Because this is more about process and experience than memorizing facts, studies have shown that project-based learning generally creates stronger retention and deeper learning, along with building critical thinking, analysis, teamwork, organization and creative problem solving skills.  Benefits abound in academic, real-world and social applications.

Academic Benefits: Years of study on project-based learning have consistently demonstrated its range of tangible benefits for students. Because of its hands-on engaging process, students retain content longer, and because they discover solutions rather than passively listening to lectures, they achieve deeper understanding and marked improvements in critical thinking. This often translates to higher scores on high-stakes and summative tests, along with better preparation for the real world. Project-based learning classrooms also generally see a stronger attitude towards learning, both through engagement and attendance.

Real-World Benefits: Many project-based learning assignments include using tangible 21st-century skills that can propagate forward into professional environments. This includes using technology for presentation purposes–an article from Clearing House: A Journal of Educational Strategies, Issues and Ideas on project-based learning cites the creation of digital content such as wikis, podcasts and videos. This content creation encourages students to grow other skills and explore the possibilities of popular applications–not only using them to create content for the project, but also enacting the thought process related to picking up new skills. “When students share their work or challenges, a brainstorming session often helps them build on each other’s ideas for future possibilities,” notes article author Stephanie Bell. “This exercise promotes serious creativity and out-of-the-box thinking.”

Social Benefits: Project-based learning puts students in a role of responsibility.
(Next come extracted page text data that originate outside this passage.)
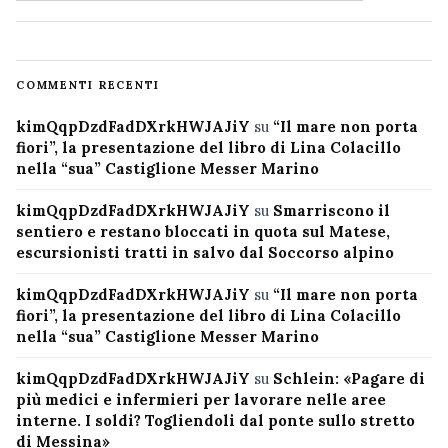
COMMENTI RECENTI
kimQqpDzdFadDXrkHWJAJiY
su
“Il mare non porta
fiori”, la presentazione del libro di Lina Colacillo
nella “sua” Castiglione Messer Marino
kimQqpDzdFadDXrkHWJAJiY
su
Smarriscono il
sentiero e restano bloccati in quota sul Matese,
escursionisti tratti in salvo dal Soccorso alpino
kimQqpDzdFadDXrkHWJAJiY
su
“Il mare non porta
fiori”, la presentazione del libro di Lina Colacillo
nella “sua” Castiglione Messer Marino
kimQqpDzdFadDXrkHWJAJiY
su
Schlein: «Pagare di
più medici e infermieri per lavorare nelle aree
interne. I soldi? Togliendoli dal ponte sullo stretto
di Messina»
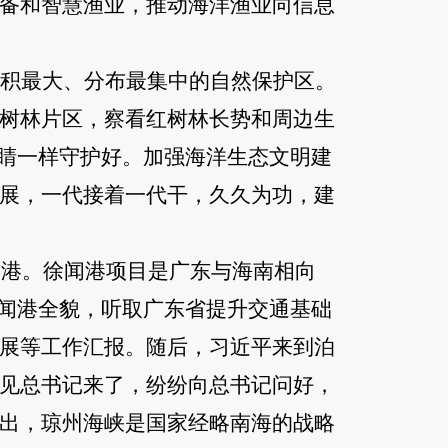
备和智慧渔业，推动海洋渔业向信息
积最大、分布最集中的自然保护区。
树林片区，察看红树林长势和周边生
眼睛一样守护好。加强海洋生态文明建
展，一代接着一代干，久久为功，建
闻港。徐闻港项目是广东与海南相向
徐闻港全貌，听取广东省提升交通基础
展等工作汇报。随后，习近平来到泊
见总书记来了，纷纷向总书记问好，
出，琼州海峡是国家经略南海的战略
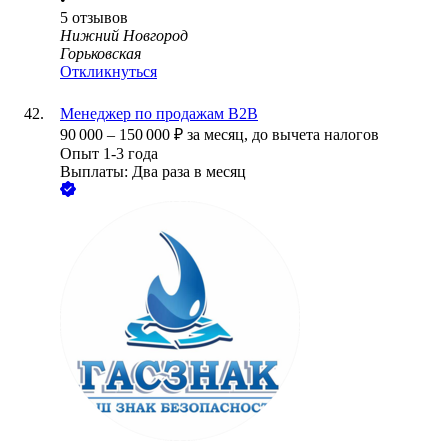
5
отзывов
Нижний Новгород
Горьковская
Откликнуться
Менеджер по продажам В2В
90 000
–
150 000
₽
за месяц,
до вычета налогов
Опыт 1-3 года
Выплаты: Два раза в месяц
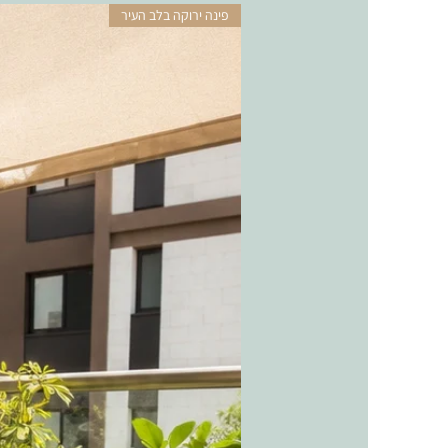
פינה ירוקה בלב העיר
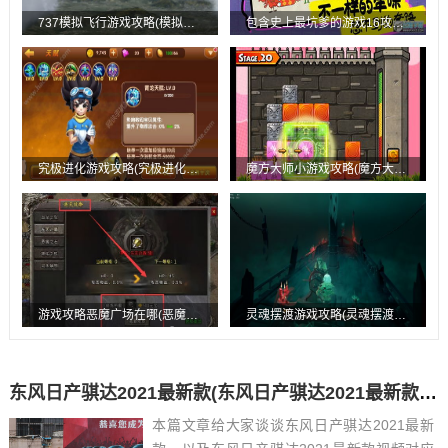
737模拟飞行游戏攻略(模拟飞行737max)
包含史上最坑爹的游戏16攻略的词条
究极进化游戏攻略(究极进化手游攻略)
魔方大师小游戏攻略(魔方大师小游戏攻略图解)
游戏攻略恶魔广场在哪(恶魔广场的走法)
灵魂摆渡游戏攻略(灵魂摆渡游戏怎么玩)
东风日产骐达2021最新款(东风日产骐达2021最新款视频)
本篇文章给大家谈谈东风日产骐达2021最新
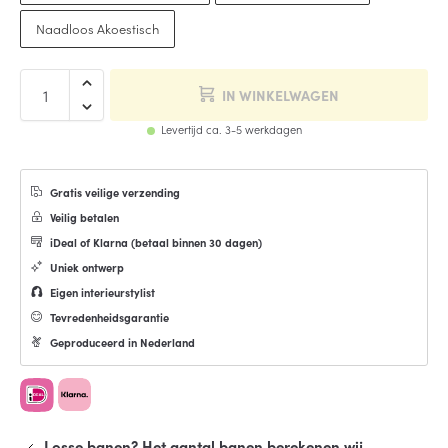
Naadloos Akoestisch
IN WINKELWAGEN
Levertijd ca. 3-5 werkdagen
Gratis veilige verzending
Veilig betalen
iDeal of Klarna (
betaal binnen 30 dagen
)
Uniek ontwerp
Eigen interieurstylist
Tevredenheidsgarantie
Geproduceerd in Nederland
Losse banen? Het aantal banen berekenen wij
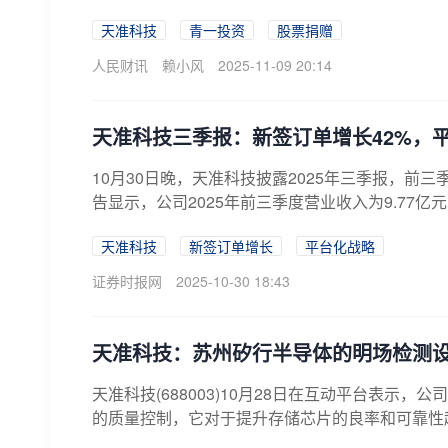
天准科技
青一投资
股票捐赠
人民财讯
赖小风
2025-11-09 20:14
天准科技三季报：新签订单增长42%，
10月30日晚，天准科技披露2025年三季报，
告显示，公司2025年前三季度营业收入为9.77亿元，同
天准科技
新签订单增长
平台化战略
证券时报网
2025-10-30 18:43
天准科技：苏州矽行半导体的明场检测
天准科技(688003)10月28日在互动平台表
的质量控制，它对于提升存储芯片的良率和可靠性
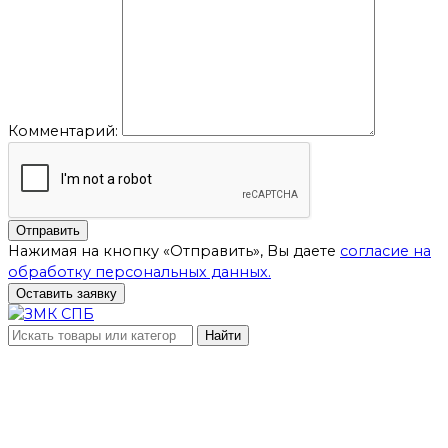
Комментарий:
Отправить
Нажимая на кнопку «Отправить», Вы даете
согласие на
обработку персональных данных.
Оставить заявку
Найти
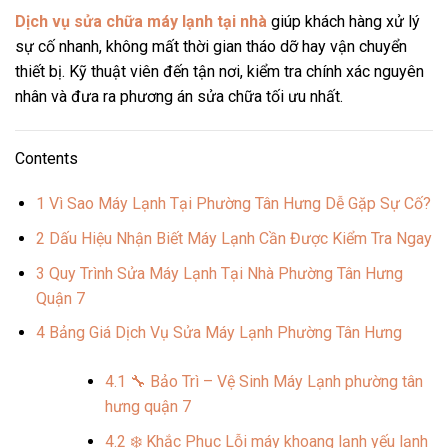
Dịch vụ sửa chữa máy lạnh tại nhà
giúp khách hàng xử lý
sự cố nhanh, không mất thời gian tháo dỡ hay vận chuyển
thiết bị. Kỹ thuật viên đến tận nơi, kiểm tra chính xác nguyên
nhân và đưa ra phương án sửa chữa tối ưu nhất.
Contents
1
Vì Sao Máy Lạnh Tại Phường Tân Hưng Dễ Gặp Sự Cố?
2
Dấu Hiệu Nhận Biết Máy Lạnh Cần Được Kiểm Tra Ngay
3
Quy Trình Sửa Máy Lạnh Tại Nhà Phường Tân Hưng
Quận 7
4
Bảng Giá Dịch Vụ Sửa Máy Lạnh Phường Tân Hưng
4.1
🔧 Bảo Trì – Vệ Sinh Máy Lạnh phường tân
hưng quận 7
4.2
❄️ Khắc Phục Lỗi máy khoang lạnh yếu lạnh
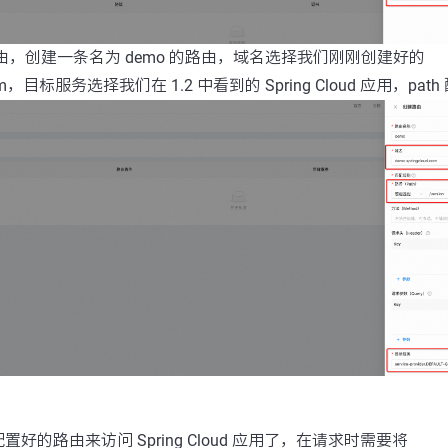
由，创建一条名为 demo 的路由，域名选择我们刚刚创建好的
d.com，目标服务选择我们在 1.2 中看到的 Spring Cloud 应用，path 
好的路由来访问 Spring Cloud 应用了，在请求时需要将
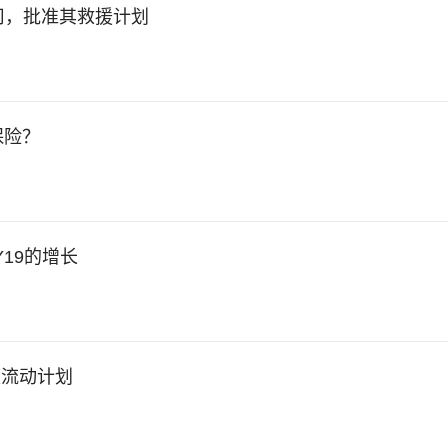
公司，批准其救援计划
保险？
Y19的增长
庭流动计划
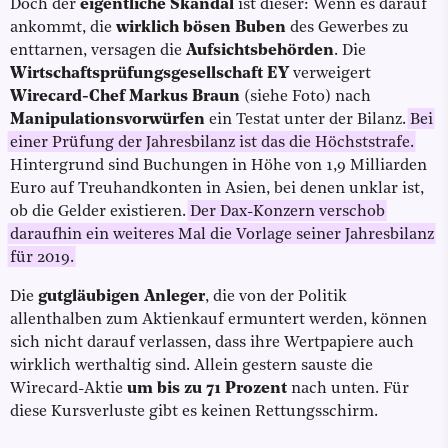
Doch der
eigentliche Skandal
ist dieser: Wenn es darauf
ankommt, die
wirklich bösen Buben
des Gewerbes zu
enttarnen, versagen die
Aufsichtsbehörden
. Die
Wirtschaftsprüfungsgesellschaft EY
verweigert
Wirecard-Chef Markus Braun
(siehe Foto) nach
Manipulationsvorwürfen
ein Testat unter der Bilanz.
Bei
einer Prüfung der Jahresbilanz ist das die Höchststrafe.
Hintergrund sind Buchungen in Höhe von 1,9 Milliarden
Euro auf Treuhandkonten in Asien, bei denen unklar ist,
ob die Gelder existieren.
Der Dax-Konzern verschob
daraufhin ein weiteres Mal die Vorlage seiner Jahresbilanz
für 2019.
Die
gutgläubigen Anleger
, die von der Politik
allenthalben zum Aktienkauf ermuntert werden, können
sich nicht darauf verlassen, dass ihre Wertpapiere auch
wirklich werthaltig sind. Allein gestern sauste die
Wirecard-Aktie
um bis zu 71 Prozent
nach unten. Für
diese Kursverluste gibt es keinen Rettungsschirm.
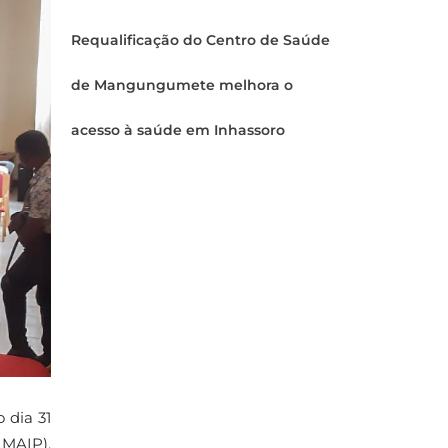
Requalificação do Centro de Saúde
de Mangungumete melhora o
acesso à saúde em Inhassoro
 dia 31
IMAIP),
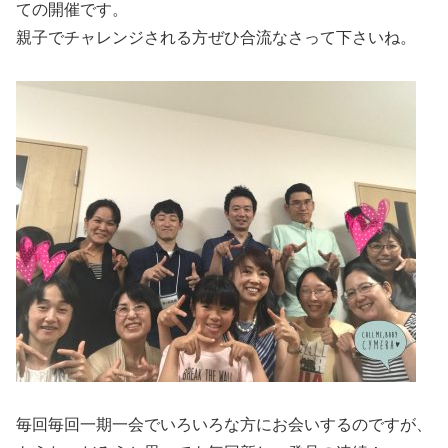
ての開催です。
親子でチャレンジされる方ぜひ合流なさって下さいね。
毎回毎回一期一会でいろいろな方にお会いするのですが、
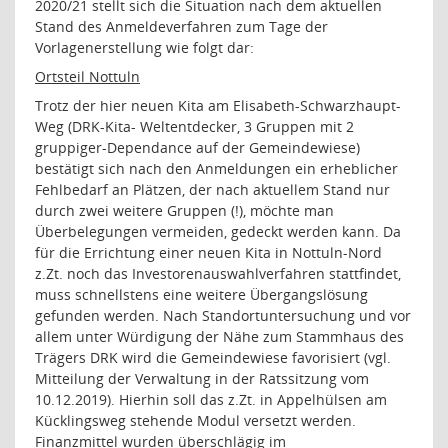
2020/21 stellt sich die Situation nach dem aktuellen
Stand des Anmeldeverfahren zum Tage der
Vorlagenerstellung wie folgt dar:
Ortsteil Nottuln
Trotz der hier neuen Kita am Elisabeth-Schwarzhaupt-
Weg (DRK-Kita- Weltentdecker, 3 Gruppen mit 2
gruppiger-Dependance auf der Gemeindewiese)
bestätigt sich nach den Anmeldungen ein erheblicher
Fehlbedarf an Plätzen, der nach aktuellem Stand nur
durch zwei weitere Gruppen (!), möchte man
Überbelegungen vermeiden, gedeckt werden kann. Da
für die Errichtung einer neuen Kita in Nottuln-Nord
z.Zt. noch das Investorenauswahlverfahren stattfindet,
muss schnellstens eine weitere Übergangslösung
gefunden werden. Nach Standortuntersuchung und vor
allem unter Würdigung der Nähe zum Stammhaus des
Trägers DRK wird die Gemeindewiese favorisiert (vgl.
Mitteilung der Verwaltung in der Ratssitzung vom
10.12.2019). Hierhin soll das z.Zt. in Appelhülsen am
Kücklingsweg stehende Modul versetzt werden.
Finanzmittel wurden überschlägig im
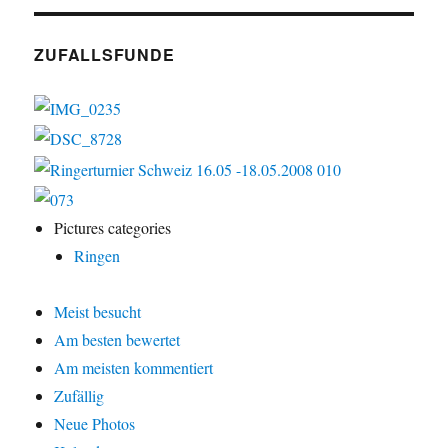
ZUFALLSFUNDE
Pictures categories
Ringen
Meist besucht
Am besten bewertet
Am meisten kommentiert
Zufällig
Neue Photos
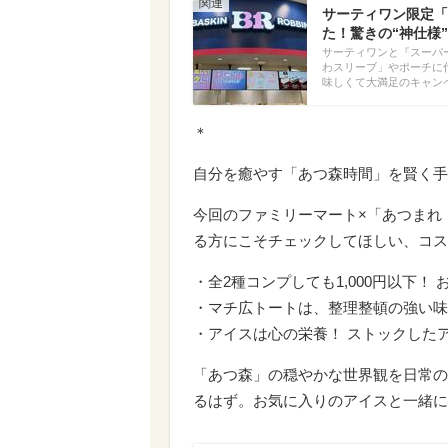
サーティワン限定「
た！驚きの“神仕様
サーティワンと『スーパ
わスリーブ」やポーチに
味しくて大満足のキャン
＊
自分を癒やす「あつ森時間」を賢く手
今回のファミリーマート×「あつまれ
る方にこそチェックしてほしい、コス
・全2種コンプしても1,000円以下
・マチ広トートは、整理整頓の強い味
・アイスは心の栄養！ ストックした
「あつ森」の穏やかな世界観を日常の
るはず。お気に入りのアイスと一緒に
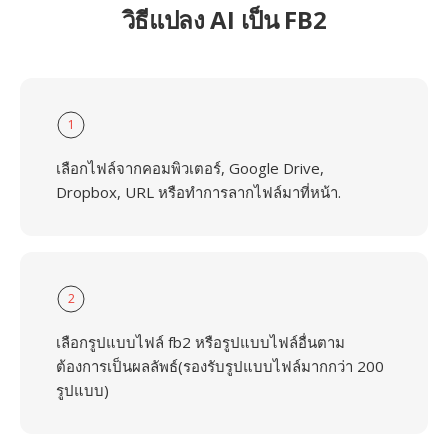
วิธีแปลง AI เป็น FB2
1
เลือกไฟล์จากคอมพิวเตอร์, Google Drive,
Dropbox, URL หรือทำการลากไฟล์มาที่หน้า.
2
เลือกรูปแบบไฟล์ fb2 หรือรูปแบบไฟล์อื่นตาม
ต้องการเป็นผลลัพธ์(รองรับรูปแบบไฟล์มากกว่า 200
รูปแบบ)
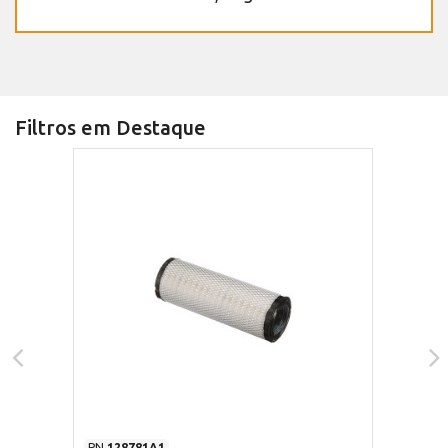
Filtros em Destaque
PN
128781A1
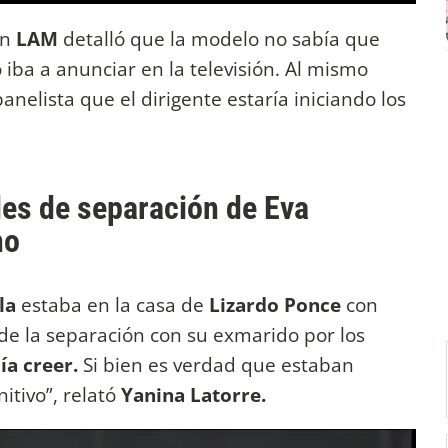
en
LAM
detalló que la modelo no sabía que
iba a anunciar en la televisión. Al mismo
nelista que el dirigente estaría iniciando los
lles de separación de Eva
no
ela
estaba en la casa de
Lizardo Ponce
con
de la separación con su exmarido por los
ía creer.
Si bien es verdad que estaban
itivo”, relató
Yanina Latorre.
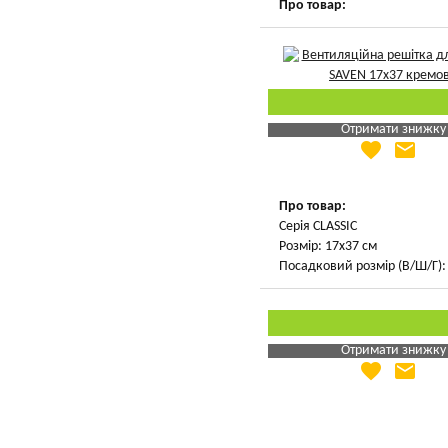
Про товар:
Отримати знижку
favorite
email
Яка Ваша ціна
?
Вказати мою ціну
Про товар:
Серія CLASSIC
Розмір: 17х37 см
Посадковий розмір (В/Ш/Г): 
Отримати знижку
favorite
email
Яка Ваша ціна
?
Вказати мою ціну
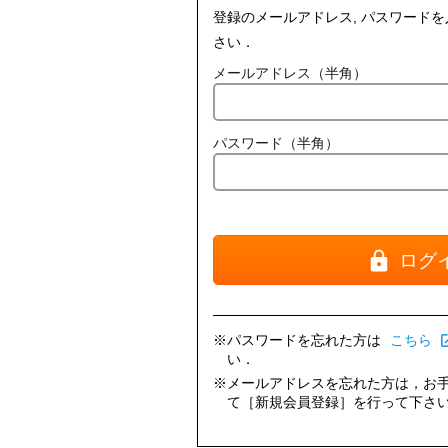
登録のメールアドレス, パスワード
さい．
メールアドレス（半角）
パスワード（半角）
ログ
※パスワードを忘れた方は
こちら
open_i
い．
※メールアドレスを忘れた方は，お
て［新規会員登録］を行って下さ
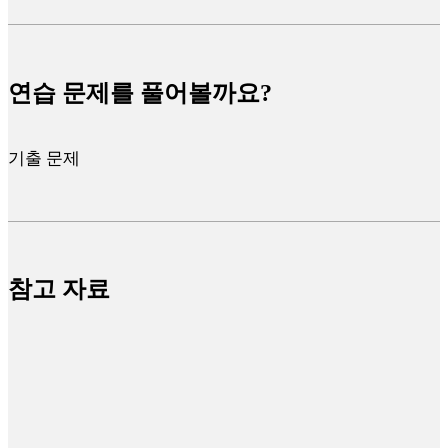
연습 문제를 풀어볼까요?
기출 문제
참고 자료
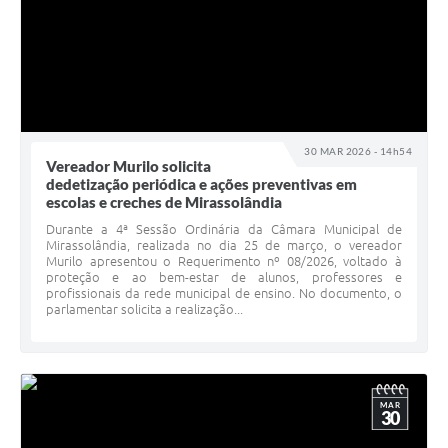
30 MAR 2026 - 14h54
Vereador Murilo solicita
dedetização periódica e ações preventivas em
escolas e creches de Mirassolândia
Durante a 4ª Sessão Ordinária da Câmara Municipal de
Mirassolândia, realizada no dia 25 de março, o vereador
Murilo apresentou o Requerimento nº 08/2026, voltado à
proteção e ao bem-estar de alunos, professores e
profissionais da rede municipal de ensino. No documento, o
parlamentar solicita a realização...
MAR
30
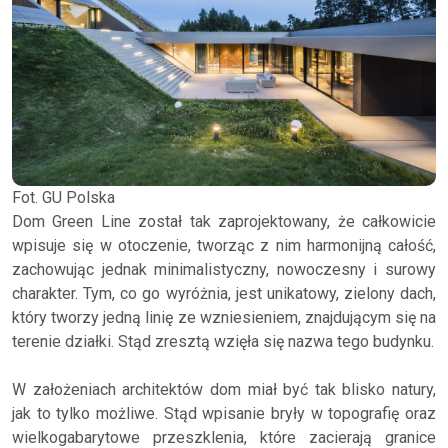
Fot. GU Polska
Dom Green Line został tak zaprojektowany, że całkowicie
wpisuje się w otoczenie, tworząc z nim harmonijną całość,
zachowując jednak minimalistyczny, nowoczesny i surowy
charakter. Tym, co go wyróżnia, jest unikatowy, zielony dach,
który tworzy jedną linię ze wzniesieniem, znajdującym się na
terenie działki. Stąd zresztą wzięła się nazwa tego budynku.
W założeniach architektów dom miał być tak blisko natury,
jak to tylko możliwe. Stąd wpisanie bryły w topografię oraz
wielkogabarytowe przeszklenia, które zacierają granice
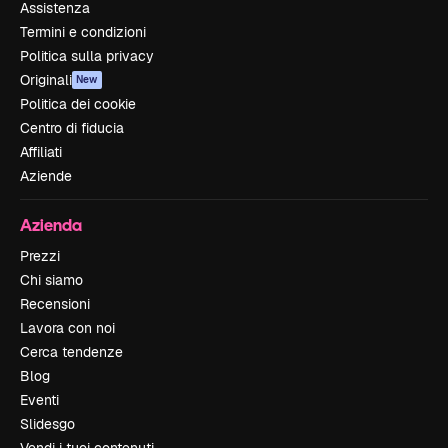
Assistenza
Termini e condizioni
Politica sulla privacy
Originali
New
Politica dei cookie
Centro di fiducia
Affiliati
Aziende
Azienda
Prezzi
Chi siamo
Recensioni
Lavora con noi
Cerca tendenze
Blog
Eventi
Slidesgo
Vendi i tuoi contenuti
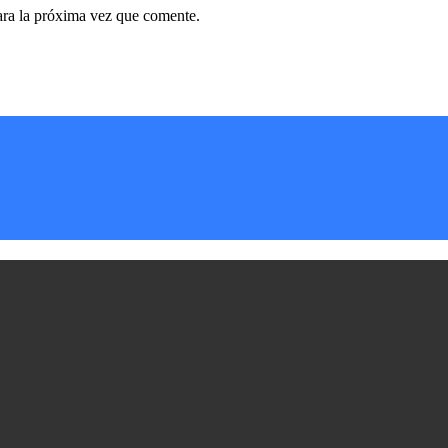
ara la próxima vez que comente.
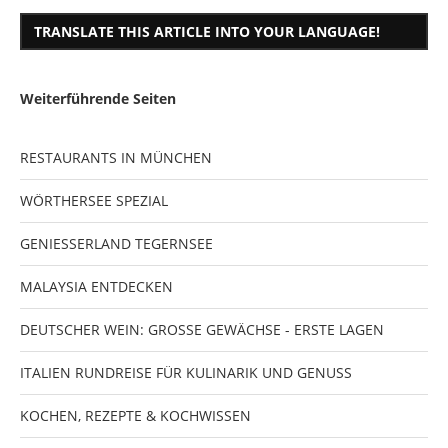
TRANSLATE THIS ARTICLE INTO YOUR LANGUAGE!
Weiterführende Seiten
RESTAURANTS IN MÜNCHEN
WÖRTHERSEE SPEZIAL
GENIESSERLAND TEGERNSEE
MALAYSIA ENTDECKEN
DEUTSCHER WEIN: GROSSE GEWÄCHSE - ERSTE LAGEN
ITALIEN RUNDREISE FÜR KULINARIK UND GENUSS
KOCHEN, REZEPTE & KOCHWISSEN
Because of this, a number of social benefits are inherent in the process. Leadership, collaboration, listening and teamwork are necessary to successfully reach project benchmarks. In small-group environments, students are forced to negotiate between role needs and social statures (demographic or social clique differences), helping them to make decisions while pushing through sometimes awkward or uncomfortable situations. The result is a natural development of interpersonal skills while gaining a wider perspective on social situations.

An Academic Paradigm Shift

Project-based learning is not new, but growing recognition for its abilities to push deeper understanding and develop critical skills has presented a paradigm shift for educators. In some cases, it has been implemented to benefit students in specific socio-economic circumstances, and in other cases, institutions have incorporated a system-wide approach. Regardless of scope, planning for a project-based learning unit is different than a traditional unit, and it is imperative for educators and administrators to understand  how to adopt project-based learning. While it takes effort to prepare and roll out, the results usually speak for themselves–not just student improvement, but student engagement at a level that often surpasses what teachers expect.